WHAT IS BEING ASKED: Find each line below where the word "PropagatesStopTo" occurs, and copy it.

Records from a data collection
________________________________________
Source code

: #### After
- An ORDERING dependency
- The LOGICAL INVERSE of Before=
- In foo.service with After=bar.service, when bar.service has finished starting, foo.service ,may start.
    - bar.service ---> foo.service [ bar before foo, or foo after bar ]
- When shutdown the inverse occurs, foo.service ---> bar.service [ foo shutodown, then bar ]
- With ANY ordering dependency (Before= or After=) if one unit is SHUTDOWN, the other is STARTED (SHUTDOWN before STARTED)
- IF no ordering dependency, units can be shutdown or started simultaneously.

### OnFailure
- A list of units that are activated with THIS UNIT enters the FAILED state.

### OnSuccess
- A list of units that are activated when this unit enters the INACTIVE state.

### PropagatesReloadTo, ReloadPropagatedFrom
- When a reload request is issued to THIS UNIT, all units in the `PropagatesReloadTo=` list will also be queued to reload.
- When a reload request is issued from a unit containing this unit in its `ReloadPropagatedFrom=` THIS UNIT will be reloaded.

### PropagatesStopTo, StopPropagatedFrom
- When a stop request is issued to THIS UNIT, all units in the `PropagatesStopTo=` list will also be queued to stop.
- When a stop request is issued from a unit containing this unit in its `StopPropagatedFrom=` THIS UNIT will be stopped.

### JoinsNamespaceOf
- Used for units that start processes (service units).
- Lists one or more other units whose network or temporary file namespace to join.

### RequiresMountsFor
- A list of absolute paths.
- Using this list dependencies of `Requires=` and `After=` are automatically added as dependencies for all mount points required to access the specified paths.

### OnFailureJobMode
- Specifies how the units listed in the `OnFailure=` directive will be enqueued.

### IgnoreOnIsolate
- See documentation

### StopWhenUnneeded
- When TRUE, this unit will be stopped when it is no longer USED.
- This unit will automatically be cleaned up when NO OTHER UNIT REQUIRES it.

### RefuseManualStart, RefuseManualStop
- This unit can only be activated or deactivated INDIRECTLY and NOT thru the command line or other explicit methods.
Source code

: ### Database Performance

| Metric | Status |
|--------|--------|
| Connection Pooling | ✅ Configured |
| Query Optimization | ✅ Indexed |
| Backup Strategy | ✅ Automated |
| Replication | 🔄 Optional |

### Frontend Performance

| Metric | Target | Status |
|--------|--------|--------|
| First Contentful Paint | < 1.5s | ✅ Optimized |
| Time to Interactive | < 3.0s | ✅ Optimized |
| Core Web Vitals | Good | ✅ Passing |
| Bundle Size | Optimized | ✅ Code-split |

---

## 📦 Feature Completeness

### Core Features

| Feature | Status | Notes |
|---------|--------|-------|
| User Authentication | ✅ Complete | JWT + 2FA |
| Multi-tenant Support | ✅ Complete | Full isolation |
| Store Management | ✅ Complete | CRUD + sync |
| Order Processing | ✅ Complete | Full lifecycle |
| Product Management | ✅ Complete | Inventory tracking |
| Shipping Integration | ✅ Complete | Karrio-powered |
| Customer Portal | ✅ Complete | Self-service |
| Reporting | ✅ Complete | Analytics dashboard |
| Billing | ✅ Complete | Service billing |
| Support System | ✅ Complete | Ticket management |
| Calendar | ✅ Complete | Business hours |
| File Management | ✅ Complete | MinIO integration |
________________________________________
OUTPUT OF THE EXERCISE:
### PropagatesStopTo, StopPropagatedFrom
- When a stop request is issued to THIS UNIT, all units in the `PropagatesStopTo=` list will also be queued to stop.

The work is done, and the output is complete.